The young men combined for a service project to help residents in a new subdivision to help move dirt on their property. The 14-15 year-old boys had an overnight camping trip at Topaz Mountain where they searched for that precious gem. They have also been to Glendale Reservoir boating. The youth enjoyed swimming and being pulled by the boat or wake boarding, reported Wes Fellows, their advisor.

Linrose

By THAYA GILMORE

The 16-18 year-old boys (Priests Quorum) had their High Adventure this month in Alpine, Wyoming. Some of their activities included going to Jackson Hole, a rope course, enjoying the Alpine slide, kayaking on the Palisade Reservoir, hiking and fishing, reported Greg Bingham, their advisor. Gary Bayles was another leader.

The Teachers Advisor, Solomon Nielsen, and specialist, Jonathan Fellows, Deacons Advisor, Dallas Turnbow, and Ryan Nelson, and the boys in the Teachers and Deacons Quorums along with their leaders and dads went to Stanley, Idaho, where they camped in tents at a campground for their High Adventure. They went to Redfish Lake and went across the lake on a chartered shuttle boat. They hiked to Lily Pad Lake, saw a waterfall where the boys and leaders went underneath it. “That was really fun,” said Ryan Nelson. They jumped off a big rock at the edge of the lake, swam and fished, ate a cooler full of sandwiches and stopped at the Redfish Lodge for ice cream. Back at the campground they cooked hamburgers and played games.
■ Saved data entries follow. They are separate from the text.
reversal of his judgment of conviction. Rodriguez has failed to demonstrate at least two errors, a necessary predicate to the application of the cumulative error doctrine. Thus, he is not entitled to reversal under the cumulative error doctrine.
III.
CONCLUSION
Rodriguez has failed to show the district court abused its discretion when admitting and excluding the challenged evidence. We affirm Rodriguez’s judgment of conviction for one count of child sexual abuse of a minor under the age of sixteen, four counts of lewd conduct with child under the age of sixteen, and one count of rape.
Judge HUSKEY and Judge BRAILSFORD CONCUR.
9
The next day they toured an old dredge that was used during the gold rush days outside of Stanley and visited a ghost town with the old businesses and shops there. “It was interesting to see the history of that town, too,” said Nelson. Again, they took coolers with ham and cheeses or peanut butter and jelly sandwiches, ate chips, and had water and Capri Sun for drinks. For other activities they visited the Stanley salmon fish hatchery, fished in the Salmon River, and floated down the river on rafts.

Weston

By THAYA GILMORE

The Teacher’s age boys (ages 14-15) in the Weston 2nd Ward went fishing at the Weston Reservoir last week.

Clifton

By CAROLYN SMART

Two words spoken around Clifton lately are “TOO HOT!” Yes, we have also had our first rattlesnake sighting on our farm now, which gives me additional insight to stay in the house! Can someone explain to me, in terms that make sense, why we have snakes in the first place? Just carry a shovel around with you at all times for the rest of the season.
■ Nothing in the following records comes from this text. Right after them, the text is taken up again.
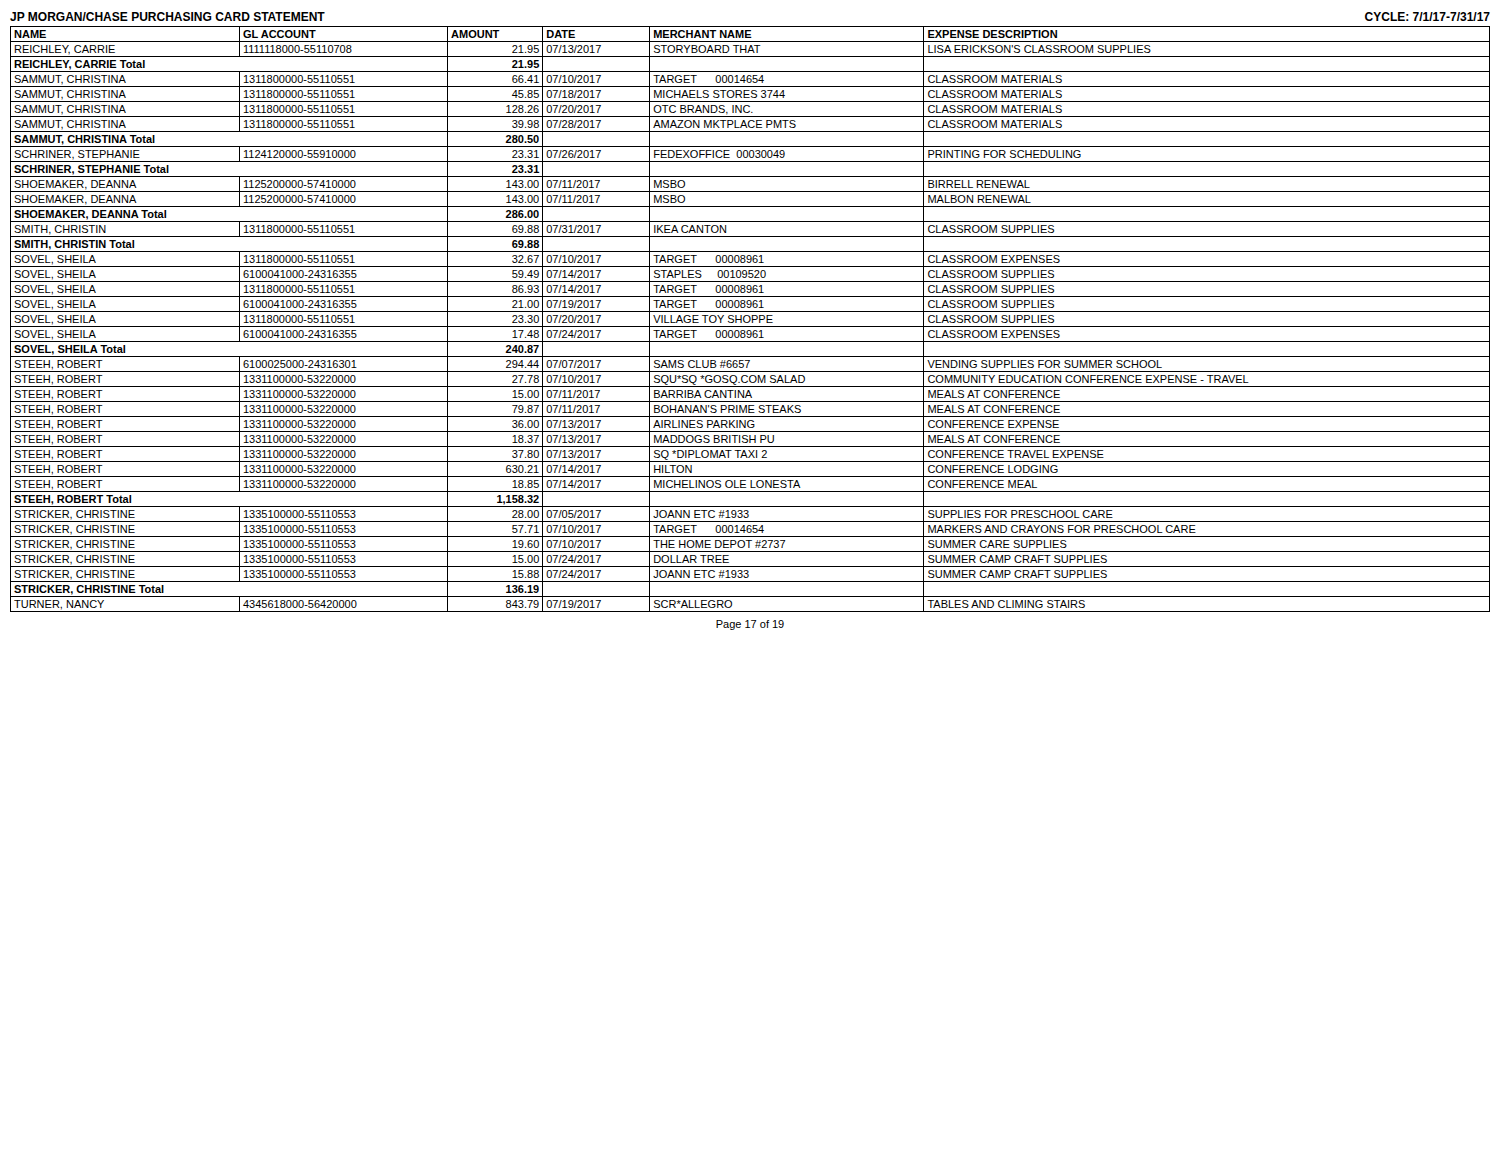JP MORGAN/CHASE PURCHASING CARD STATEMENT CYCLE: 7/1/17-7/31/17
| NAME | GL ACCOUNT | AMOUNT | DATE | MERCHANT NAME | EXPENSE DESCRIPTION |
| --- | --- | --- | --- | --- | --- |
| REICHLEY, CARRIE | 1111118000-55110708 | 21.95 | 07/13/2017 | STORYBOARD THAT | LISA ERICKSON'S CLASSROOM SUPPLIES |
| REICHLEY, CARRIE Total | 21.95 | | | |
| SAMMUT, CHRISTINA | 1311800000-55110551 | 66.41 | 07/10/2017 | TARGET 00014654 | CLASSROOM MATERIALS |
| SAMMUT, CHRISTINA | 1311800000-55110551 | 45.85 | 07/18/2017 | MICHAELS STORES 3744 | CLASSROOM MATERIALS |
| SAMMUT, CHRISTINA | 1311800000-55110551 | 128.26 | 07/20/2017 | OTC BRANDS, INC. | CLASSROOM MATERIALS |
| SAMMUT, CHRISTINA | 1311800000-55110551 | 39.98 | 07/28/2017 | AMAZON MKTPLACE PMTS | CLASSROOM MATERIALS |
| SAMMUT, CHRISTINA Total | 280.50 | | | |
| SCHRINER, STEPHANIE | 1124120000-55910000 | 23.31 | 07/26/2017 | FEDEXOFFICE 00030049 | PRINTING FOR SCHEDULING |
| SCHRINER, STEPHANIE Total | 23.31 | | | |
| SHOEMAKER, DEANNA | 1125200000-57410000 | 143.00 | 07/11/2017 | MSBO | BIRRELL RENEWAL |
| SHOEMAKER, DEANNA | 1125200000-57410000 | 143.00 | 07/11/2017 | MSBO | MALBON RENEWAL |
| SHOEMAKER, DEANNA Total | 286.00 | | | |
| SMITH, CHRISTIN | 1311800000-55110551 | 69.88 | 07/31/2017 | IKEA CANTON | CLASSROOM SUPPLIES |
| SMITH, CHRISTIN Total | 69.88 | | | |
| SOVEL, SHEILA | 1311800000-55110551 | 32.67 | 07/10/2017 | TARGET 00008961 | CLASSROOM EXPENSES |
| SOVEL, SHEILA | 6100041000-24316355 | 59.49 | 07/14/2017 | STAPLES 00109520 | CLASSROOM SUPPLIES |
| SOVEL, SHEILA | 1311800000-55110551 | 86.93 | 07/14/2017 | TARGET 00008961 | CLASSROOM SUPPLIES |
| SOVEL, SHEILA | 6100041000-24316355 | 21.00 | 07/19/2017 | TARGET 00008961 | CLASSROOM SUPPLIES |
| SOVEL, SHEILA | 1311800000-55110551 | 23.30 | 07/20/2017 | VILLAGE TOY SHOPPE | CLASSROOM SUPPLIES |
| SOVEL, SHEILA | 6100041000-24316355 | 17.48 | 07/24/2017 | TARGET 00008961 | CLASSROOM EXPENSES |
| SOVEL, SHEILA Total | 240.87 | | | |
| STEEH, ROBERT | 6100025000-24316301 | 294.44 | 07/07/2017 | SAMS CLUB #6657 | VENDING SUPPLIES FOR SUMMER SCHOOL |
| STEEH, ROBERT | 1331100000-53220000 | 27.78 | 07/10/2017 | SQU*SQ *GOSQ.COM SALAD | COMMUNITY EDUCATION CONFERENCE EXPENSE - TRAVEL |
| STEEH, ROBERT | 1331100000-53220000 | 15.00 | 07/11/2017 | BARRIBA CANTINA | MEALS AT CONFERENCE |
| STEEH, ROBERT | 1331100000-53220000 | 79.87 | 07/11/2017 | BOHANAN'S PRIME STEAKS | MEALS AT CONFERENCE |
| STEEH, ROBERT | 1331100000-53220000 | 36.00 | 07/13/2017 | AIRLINES PARKING | CONFERENCE EXPENSE |
| STEEH, ROBERT | 1331100000-53220000 | 18.37 | 07/13/2017 | MADDOGS BRITISH PU | MEALS AT CONFERENCE |
| STEEH, ROBERT | 1331100000-53220000 | 37.80 | 07/13/2017 | SQ *DIPLOMAT TAXI 2 | CONFERENCE TRAVEL EXPENSE |
| STEEH, ROBERT | 1331100000-53220000 | 630.21 | 07/14/2017 | HILTON | CONFERENCE LODGING |
| STEEH, ROBERT | 1331100000-53220000 | 18.85 | 07/14/2017 | MICHELINOS OLE LONESTA | CONFERENCE MEAL |
| STEEH, ROBERT Total | 1,158.32 | | | |
| STRICKER, CHRISTINE | 1335100000-55110553 | 28.00 | 07/05/2017 | JOANN ETC #1933 | SUPPLIES FOR PRESCHOOL CARE |
| STRICKER, CHRISTINE | 1335100000-55110553 | 57.71 | 07/10/2017 | TARGET 00014654 | MARKERS AND CRAYONS FOR PRESCHOOL CARE |
| STRICKER, CHRISTINE | 1335100000-55110553 | 19.60 | 07/10/2017 | THE HOME DEPOT #2737 | SUMMER CARE SUPPLIES |
| STRICKER, CHRISTINE | 1335100000-55110553 | 15.00 | 07/24/2017 | DOLLAR TREE | SUMMER CAMP CRAFT SUPPLIES |
| STRICKER, CHRISTINE | 1335100000-55110553 | 15.88 | 07/24/2017 | JOANN ETC #1933 | SUMMER CAMP CRAFT SUPPLIES |
| STRICKER, CHRISTINE Total | 136.19 | | | |
| TURNER, NANCY | 4345618000-56420000 | 843.79 | 07/19/2017 | SCR*ALLEGRO | TABLES AND CLIMING STAIRS |
Page 17 of 19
Besides heat and snakes, another word which has resurfaced is COVID. I was hoping it was gone. The Geddes family in Clifton tested positive and Tristan, the mom, has actually been in the hospital with pneumonia from the virus. Get well soon, Tristan!

Millie Mumford, Cadence Ralphs, and Jasmine Hansen, and one of their adult leaders Jackie Tripp, spoke in Oxford Ward Sacrament meeting about Girl’s Camp. This year it was held at the cabin of Theron and Chris Jensen in Oxford.

Oxford Ward Relief Society will have an additional activity tonight, July 21, at 7 p.m. at the pavilion. It will be a “Saladbration,” so please bring a salad to share.